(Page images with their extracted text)
==================================================

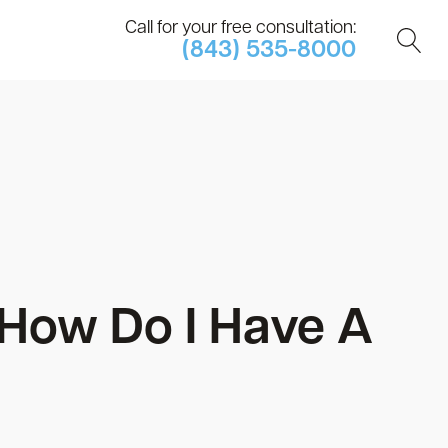
Call for your free consultation:
(843) 535-8000
: How Do I Have A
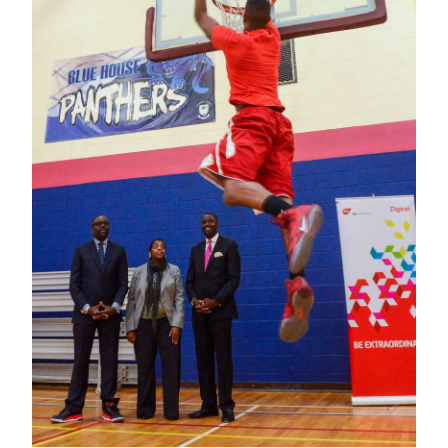
News
Business
Sport
Life
Opinion
RG
Podcast
Jobs
Classifieds
Obituaries
Weather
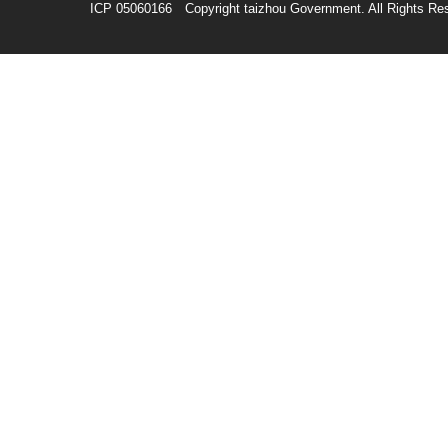
ICP 05060166 Copyright taizhou Government. All Rights Re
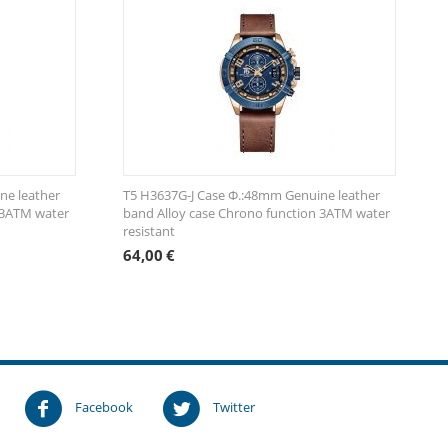
ne leather
T5 H3637G-J Case Φ.:48mm Genuine leather
 3ATM water
band Alloy case Chrono function 3ATM water
resistant
64,00
€
!
Facebook
Twitter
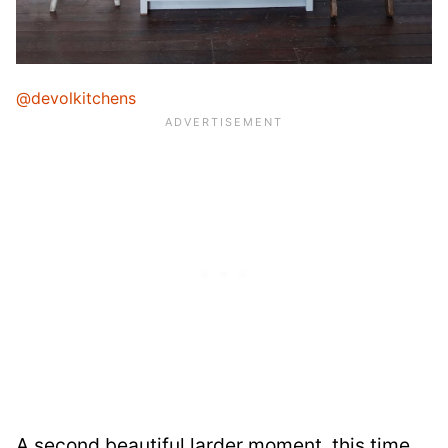
@devolkitchens
A second beautiful larder moment, this time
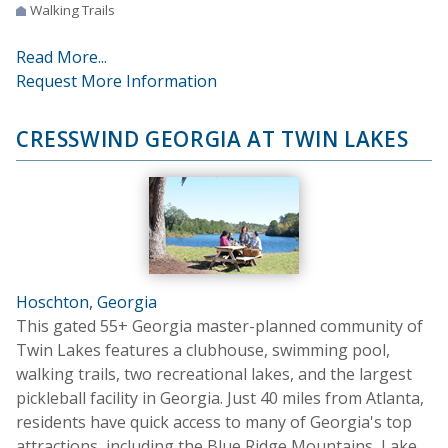
Walking Trails
Read More...
Request More Information
CRESSWIND GEORGIA AT TWIN LAKES
Hoschton, Georgia
This gated 55+ Georgia master-planned community of
Twin Lakes features a clubhouse, swimming pool,
walking trails, two recreational lakes, and the largest
pickleball facility in Georgia. Just 40 miles from Atlanta,
residents have quick access to many of Georgia's top
attractions, including the Blue Ridge Mountains, Lake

==================================================

> **Required action**
Pick out each line above that contains the word "water" and copy it.

> **Result below**
 3ATM water
band Alloy case Chrono function 3ATM water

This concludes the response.